Infinite combinatorics deals with various combinatorial properties of infinite sets. The topics might include, for example,

* Ramsey theory on countably infinite sets, including results related to Szemerédi's theorem, Hindman's theorem, etc. 
* Ramsey theory on uncountable sets, such as the Erdős–Rado theorem, and [partition calculus](https://en.wikipedia.org/wiki/Partition_calculus)

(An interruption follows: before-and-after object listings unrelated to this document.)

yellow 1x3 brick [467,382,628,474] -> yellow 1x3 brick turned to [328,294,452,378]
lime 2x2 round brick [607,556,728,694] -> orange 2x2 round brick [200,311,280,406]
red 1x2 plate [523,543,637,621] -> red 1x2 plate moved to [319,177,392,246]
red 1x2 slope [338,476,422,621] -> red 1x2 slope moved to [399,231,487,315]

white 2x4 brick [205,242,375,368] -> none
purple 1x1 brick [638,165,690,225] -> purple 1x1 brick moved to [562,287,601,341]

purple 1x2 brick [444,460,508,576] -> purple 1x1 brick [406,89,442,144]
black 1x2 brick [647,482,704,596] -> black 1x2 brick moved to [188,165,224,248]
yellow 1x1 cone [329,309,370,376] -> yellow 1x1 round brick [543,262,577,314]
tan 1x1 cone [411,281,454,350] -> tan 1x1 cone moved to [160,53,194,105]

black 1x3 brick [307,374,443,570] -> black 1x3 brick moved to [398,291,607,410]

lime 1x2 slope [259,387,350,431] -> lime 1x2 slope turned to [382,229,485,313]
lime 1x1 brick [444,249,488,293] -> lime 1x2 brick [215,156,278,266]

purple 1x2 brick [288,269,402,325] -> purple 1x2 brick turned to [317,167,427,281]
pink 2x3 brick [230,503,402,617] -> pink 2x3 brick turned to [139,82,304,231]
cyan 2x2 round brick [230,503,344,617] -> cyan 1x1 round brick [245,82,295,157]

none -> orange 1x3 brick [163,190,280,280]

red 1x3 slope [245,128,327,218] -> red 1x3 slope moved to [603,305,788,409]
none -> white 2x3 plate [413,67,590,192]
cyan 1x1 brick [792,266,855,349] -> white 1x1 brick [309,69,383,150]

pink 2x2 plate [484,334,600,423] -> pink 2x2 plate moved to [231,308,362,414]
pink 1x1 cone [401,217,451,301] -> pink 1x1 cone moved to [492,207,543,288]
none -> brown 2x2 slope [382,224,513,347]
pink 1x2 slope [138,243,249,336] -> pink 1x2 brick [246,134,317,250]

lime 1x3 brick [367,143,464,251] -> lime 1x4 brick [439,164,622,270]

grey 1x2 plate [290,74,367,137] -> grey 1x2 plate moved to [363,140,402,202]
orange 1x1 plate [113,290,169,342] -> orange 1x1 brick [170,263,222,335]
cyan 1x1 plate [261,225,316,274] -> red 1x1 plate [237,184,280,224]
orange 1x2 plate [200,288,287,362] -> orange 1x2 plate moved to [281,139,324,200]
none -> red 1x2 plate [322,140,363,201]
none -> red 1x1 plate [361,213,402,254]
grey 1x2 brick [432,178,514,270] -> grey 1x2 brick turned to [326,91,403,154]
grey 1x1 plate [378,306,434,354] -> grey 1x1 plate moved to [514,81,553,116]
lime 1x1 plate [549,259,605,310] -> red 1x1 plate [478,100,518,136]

* Diamond ($\diamondsuit$) principles and relatives (such as $\clubsuit$), square ($\Box$) principles, club-guessing principles
* Combinatorial properties of infinite graphs or partial orders (such as their chromatic number, marriage problems, etc)
* [Cardinal characteristic of the continuum](https://en.wikipedia.org/wiki/Cardinal_characteristic_of_the_continuum) and related topics
* Infinite trees, such as [Kurepa trees](https://en.wikipedia.org/wiki/Kurepa_tree) or [Aronszajn trees](https://en.wikipedia.org/wiki/Aronszajn_tree);
* Ramsey ultrafilters, p-points and related topics.
* (Maximal) almost disjoint families.

Closely related tags include [tag:combinatorial-set-theory]. [tag:additive-combinatorics], and [tag:small-uncountable-cardinals].